Living in a physical body is tough. There always seems to be problems: my knees hurt...I'm hungry...I need to take a shower...I feel sick...I have to do the dishes...situations like that, all of which take time and effort. Sometimes I feel so tired, all I want to do is stay in bed. The weakness in my body seems to reflect the weakness I feel in my soul. The strength of my will isn't enough.
Should I rest, then? Is that a waste of time when I could be drawing, writing, exercising, or socializing? Will I ever be able to rest without guilt?
The body can be like an obstacle. Riddled with various problems like a complex machine...how can I accomplish anything if I'm too tired to function? Though I didn't go to bed particularly late last night, I slept until almost noon. Maybe I just needed the sleep, but I feel off today.
While falling asleep, I believe an evil spirit tormented me; I kept waking up full of fear, with horrible, violent thoughts entering my mind. Then I told the spirit to leave in the name of Jesus, and I felt it depart. After the presence left the room I felt peaceful. The thoughts went away, and I quickly fell asleep.
Being half asleep seems to sharpen my ability to sense spirits.
Once I heard that we shouldn't directly fight against demons because then we become vulnerable to attacks.
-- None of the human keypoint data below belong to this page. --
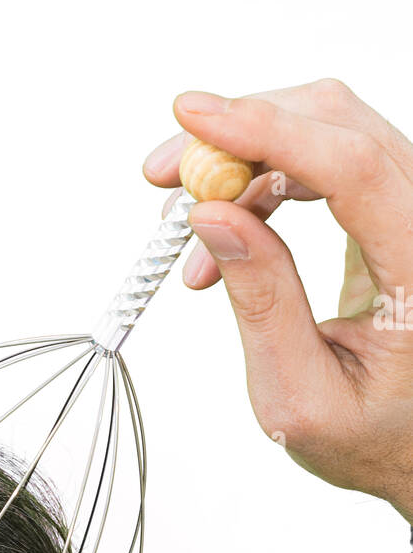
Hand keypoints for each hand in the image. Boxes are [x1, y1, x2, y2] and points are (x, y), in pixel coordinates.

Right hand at [143, 79, 412, 522]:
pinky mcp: (393, 206)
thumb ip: (262, 303)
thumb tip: (210, 214)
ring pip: (327, 129)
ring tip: (183, 222)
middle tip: (163, 177)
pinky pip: (326, 158)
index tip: (192, 116)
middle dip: (241, 133)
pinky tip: (223, 229)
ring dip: (243, 160)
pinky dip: (261, 180)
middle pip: (339, 125)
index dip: (268, 131)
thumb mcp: (301, 397)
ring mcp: (412, 208)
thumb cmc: (369, 436)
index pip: (354, 166)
Though I didn't trust the pastor I heard that from, perhaps there is some truth to what he said. Then again, even Satan speaks the truth sometimes...albeit in a twisted way, which is no different from lying.
Yet I have noticed that after I cast out demons or break curses and strongholds, I'm met with backlash that can be quite frightening. Maybe I'm in over my head....The scary, violent thoughts started after breaking generational curses.
Does the backlash mean I shouldn't break the curses, though? The alternative is accepting the curses, so I don't think so. Christ is stronger than any demonic power, and He shall protect me.